- [Assignment]: Put all of the lines below into one numbered list, skipping blank lines and leaving out the pictures.

(Text extracted from each page)
= = = =

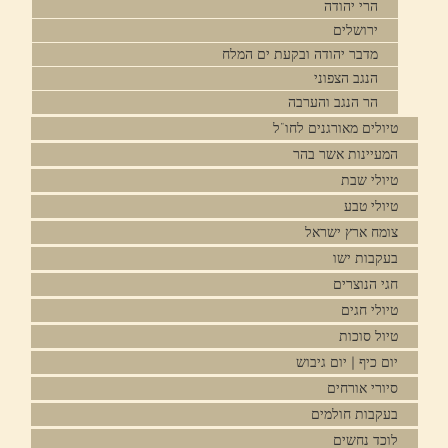
הרי יהודה
ירושלים
מדבר יהודה ובקעת ים המלח
הנגב הצפוני
הר הנגב והערבה
טיולים מאורגנים לחו"ל
המעיינות אשר בהר
טיולי שבת
טיולי טבע
צומח ארץ ישראל
בעקבות ישו
חגי הנוצרים
טיולי חגים
טיול סוכות
יום כיף | יום גיבוש
סיורי אורחים
בעקבות חולמים
לוכד נחשים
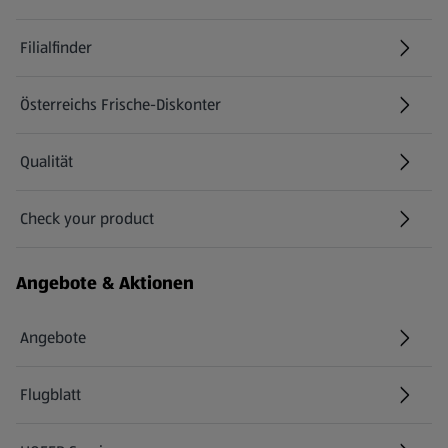
Filialfinder
Österreichs Frische-Diskonter
Qualität
Check your product
(öffnet in einem neuen Tab)
Angebote & Aktionen
Angebote
Flugblatt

= = = =

- [Answer to this exercise]:
1. הרי יהודה
2. ירושלים
3. מדבר יהודה ובקעת ים המלח
4. הנגב הצפוני
5. הר הנגב והערבה
6. טיולים מאורגנים לחו"ל
7. המעיינות אשר בהר
8. טיולי שבת
9. טיולי טבע
10. צומח ארץ ישראל
11. בעקבות ישו
12. חגי הנוצרים
13. טיולי חגים
14. טיול סוכות
15. יום כיף | יום גיבוש
16. סיורי אורחים
17. בעקבות חולמים
18. לוכד נחשים
19. Filialfinder
20. Österreichs Frische-Diskonter
21. Qualität
22. Check your product
23. (öffnet in einem neuen Tab)
24. Angebote & Aktionen
25. Angebote
26. Flugblatt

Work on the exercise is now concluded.